#### [TASK INSTRUCTIONS]
Two lines below mark the span: the one containing "RD! Marileidy Paulino" and the one containing "Publicado el Lunes 22 de Octubre, 2012.". Set down both, plus every line between, exactly as they stand, and nothing else.

#### [DATA FOR THE TASK]
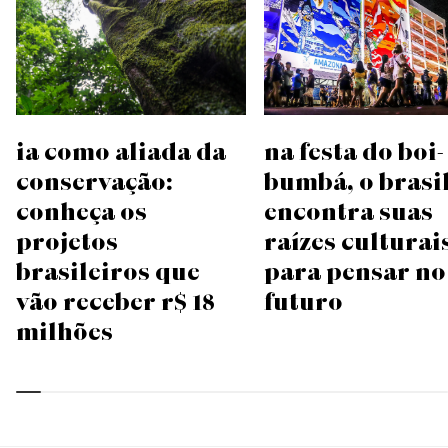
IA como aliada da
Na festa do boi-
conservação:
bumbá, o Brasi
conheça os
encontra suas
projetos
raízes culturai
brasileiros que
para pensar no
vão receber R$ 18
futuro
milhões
* * *
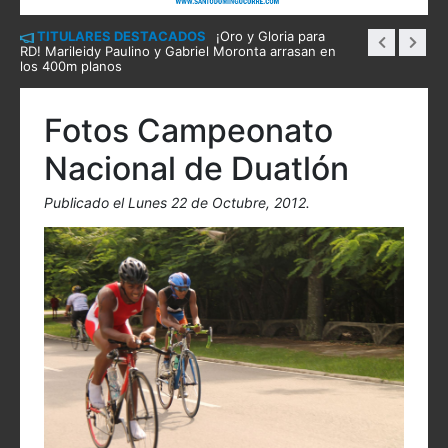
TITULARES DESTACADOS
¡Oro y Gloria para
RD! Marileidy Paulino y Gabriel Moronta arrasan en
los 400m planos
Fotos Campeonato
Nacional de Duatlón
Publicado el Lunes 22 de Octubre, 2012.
...
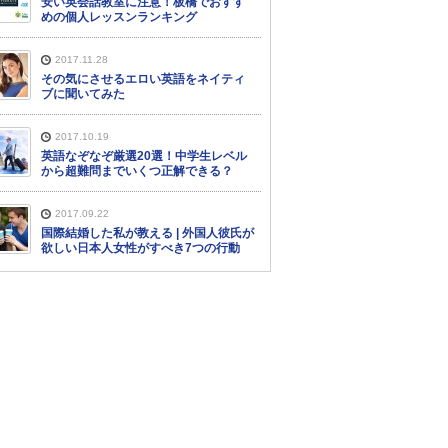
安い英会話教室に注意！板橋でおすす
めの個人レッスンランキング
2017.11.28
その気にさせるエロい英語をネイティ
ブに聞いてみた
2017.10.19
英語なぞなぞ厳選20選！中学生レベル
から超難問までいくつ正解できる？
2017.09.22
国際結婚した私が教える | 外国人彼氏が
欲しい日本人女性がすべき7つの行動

#### [OUTPUT FOR THIS TASK]
RD! Marileidy Paulino y Gabriel Moronta arrasan en
los 400m planos
Fotos Campeonato
Nacional de Duatlón
Publicado el Lunes 22 de Octubre, 2012.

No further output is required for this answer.